Des troupes russes répètent pour le défilé annuel du 22 juin 1941 à Moscou. ©Mariano Mantel

Suite à son expérience d’occidentalisation, la Russie se sent flouée. Contrariée, elle se tourne vers une double politique : eurasienne et eurasiatique. L’idée eurasiatique vient du refus de l’occidentalisation de la Russie. Dès lors, les années 2000 marquent un renversement puisque l’autorité de l’Etat a été restaurée en Russie de manière non-libérale, l’unité de la Nation a été affermie, l’armée a été restructurée, la puissance russe a été rétablie.

 

En 1998, sous la présidence d’Ieltsine, les crises kosovares et irakiennes tendent peu à peu les relations entre la Maison blanche et le Kremlin. Ces conflits territoriaux, rendent compte d’une globalisation des enjeux du conflit puisqu’ils viennent se greffer sur les tensions mondiales.

 

La rupture entre l’Occident et la Russie

A cette époque, Moscou appuie la Serbie face aux sécessionnistes albanais soutenus par les Occidentaux. En 1997, selon le Stockholm international Peace Research Institute (SIPRI), la Russie exporte de l’armement vers la Serbie pour une valeur de 6 millions de dollars. De même, elle appuie la levée des sanctions datant de 1990-1991 sur l’Irak baasiste face aux Anglo-américains. Les désaccords se multiplient. Le problème de la base navale de Sébastopol et la flotte de la mer Noire concernant la Russie et l’Ukraine participent également aux désaccords entre l’Occident et la Russie.

Outre la symbolique de la ville, si la Russie n’a plus Sébastopol, elle ne sera plus une puissance méditerranéenne. C’est ainsi qu’elle conclue des traités bilatéraux dont un bail de location de la base de Sébastopol pour 20 ans.
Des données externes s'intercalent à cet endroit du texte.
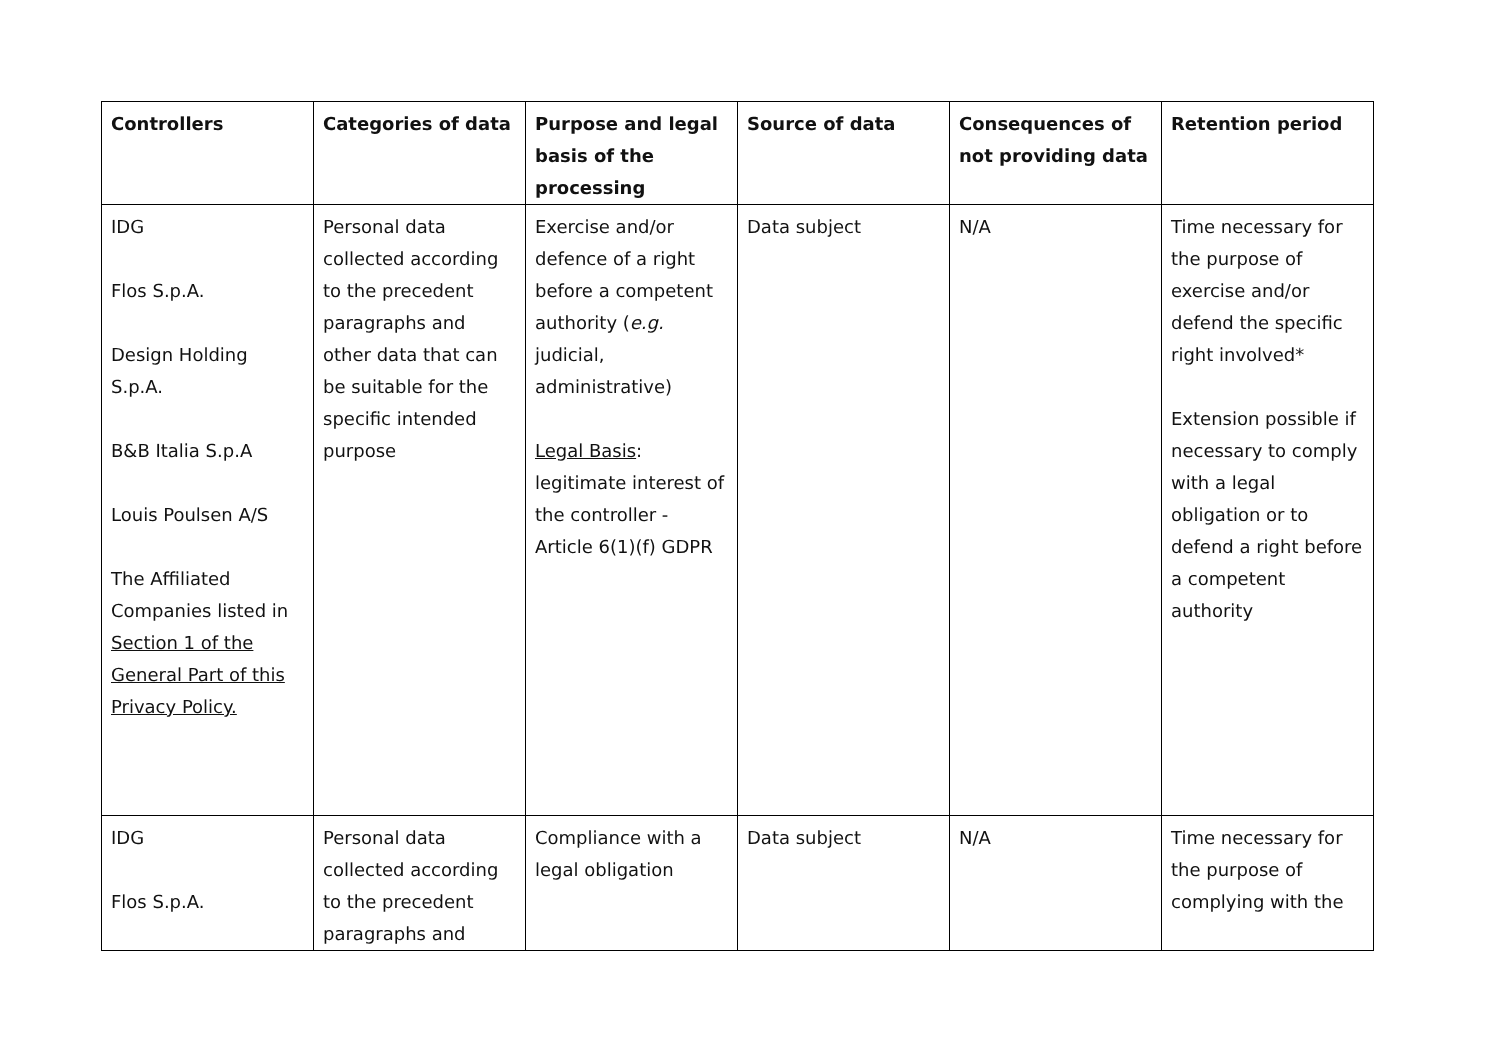| Controllers | Categories of data | Purpose and legal basis of the processing | Source of data | Consequences of not providing data | Retention period |
| --- | --- | --- | --- | --- | --- |
| IDG Flos S.p.A. Design Holding S.p.A. B&B Italia S.p.A Louis Poulsen A/S The Affiliated Companies listed in Section 1 of the General Part of this Privacy Policy. | Personal data collected according to the precedent paragraphs and other data that can be suitable for the specific intended purpose | Exercise and/or defence of a right before a competent authority ( e.g. judicial, administrative) Legal Basis : legitimate interest of the controller - Article 6(1)(f) GDPR | Data subject | N/A | Time necessary for the purpose of exercise and/or defend the specific right involved* Extension possible if necessary to comply with a legal obligation or to defend a right before a competent authority |
| IDG Flos S.p.A. | Personal data collected according to the precedent paragraphs and | Compliance with a legal obligation | Data subject | N/A | Time necessary for the purpose of complying with the |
La chute du premier ministre ukrainien Ianoukovitch (pro-russe) en 2004 et l’arrivée d’Iouchtenko (pro-occidental) ainsi que la potentielle entrée de l’Ukraine dans l’OTAN augmentant ainsi l’avancée de l’Ouest à l’Est, change la donne. Comprenant l’expansionnisme européen, la Russie se recentre autour de l’Eurasie.

 

L’Organisation de Coopération de Shanghai

Les révolutions colorées suscitent des réactions défensives voire hostiles des autres républiques anciennement soviétiques. L’Iran et la Chine (RPC) suivent également ce mouvement à l’égard des Occidentaux favorisant ainsi la politique eurasiatique. La Russie participe à la création de l’Organisation de Coopération de Shanghai. (OCS.) qui s’institutionnalise en 2001. Du règlement frontalier et militaire, la tendance passe à la lutte contre l’islamisme, et à une forme d’alliance face à « l’ingérence occidental ». Pour exemple, l’Ouzbékistan qui a accueilli l’US Air Force sur son territoire et a adhéré au GUAM reprend ses distances avec l’Oncle Sam. Une voie que suit le Kirghizistan en 2014.
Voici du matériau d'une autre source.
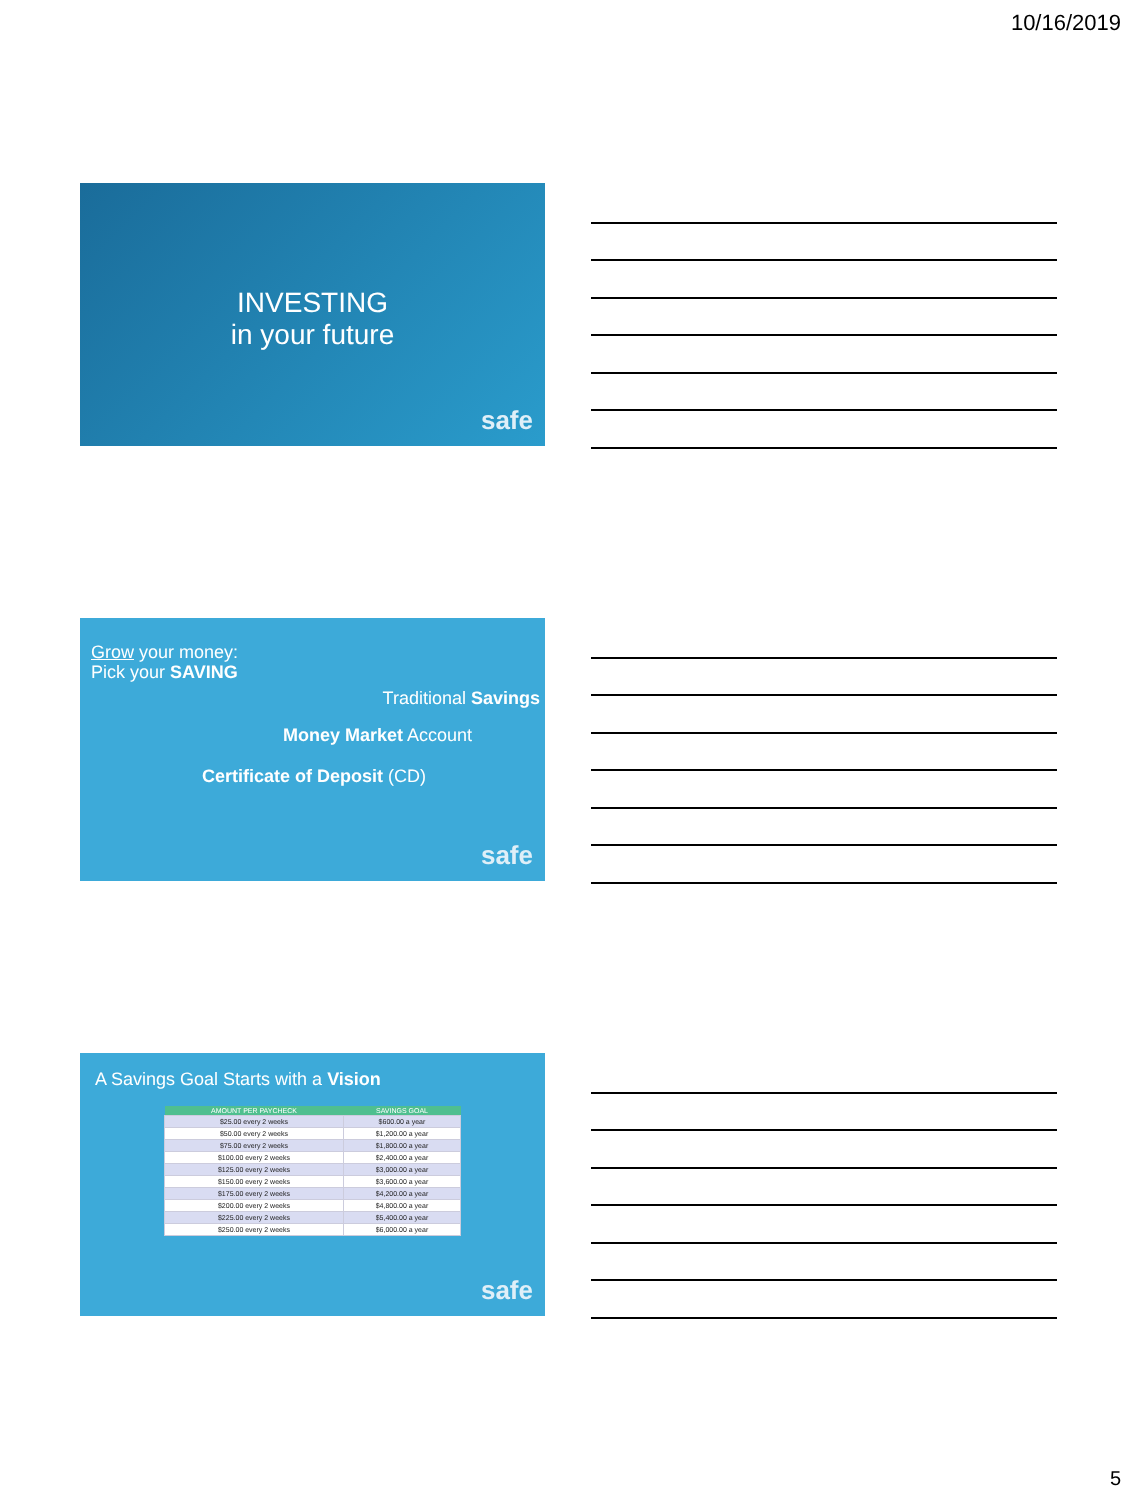10/16/2019
INVESTING
in your future
safe
Grow your money:
Pick your SAVING
Traditional Savings
Money Market Account
Certificate of Deposit (CD)
safe
A Savings Goal Starts with a Vision
| AMOUNT PER PAYCHECK | SAVINGS GOAL |
| --- | --- |
| $25.00 every 2 weeks | $600.00 a year |
| $50.00 every 2 weeks | $1,200.00 a year |
| $75.00 every 2 weeks | $1,800.00 a year |
| $100.00 every 2 weeks | $2,400.00 a year |
| $125.00 every 2 weeks | $3,000.00 a year |
| $150.00 every 2 weeks | $3,600.00 a year |
| $175.00 every 2 weeks | $4,200.00 a year |
| $200.00 every 2 weeks | $4,800.00 a year |
| $225.00 every 2 weeks | $5,400.00 a year |
| $250.00 every 2 weeks | $6,000.00 a year |
safe
5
Concernant l’Iran, le tournant est intervenu avec la Pacte de Coopération Civil et Militaire du 16 mars 2001 avec la Russie. Celui-ci porte sur des ventes d’armes notamment, principalement des systèmes anti-aériens. Cela met fin à l’accord américano-russe du 23 septembre 1996, qui interdisait la livraison d’armements à Téhéran. En outre, la Russie lance depuis une de ses bases, le satellite SINAH 1 iranien en 2005. Avec l’accord nucléaire du 14 juillet 2015, la Russie couvre l’Iran au Conseil de Sécurité des Nations-Unies, empêchant par son veto, des sanctions « collectives » onusiennes. Moscou substitue ainsi la politique eurasiatique incarnée par l’OCS à la politique pan-européenne ou pan-occidentale.

 

Importations de la Russie

La Russie cherche à gagner en puissance. Les exportations d’armes depuis le pays peuvent être un facteur d’un programme d’armement. L’achat des Mistral français en est un bon exemple. Les rapports effectués entre 1990-2020 par la SIPRI rendent compte que la plupart des importations russes d’armements proviennent de l’Ukraine, de la Tchéquie, et de l’Italie sur un total de 1 milliard de dollars en exportations (TIV) tout pays exportateur confondu sur cette période. Selon le rapport de SIPRI (TIVs), il n’y a pas d’importation de la Russie en matière d’armements des années 1990 jusqu’en 2006.[1]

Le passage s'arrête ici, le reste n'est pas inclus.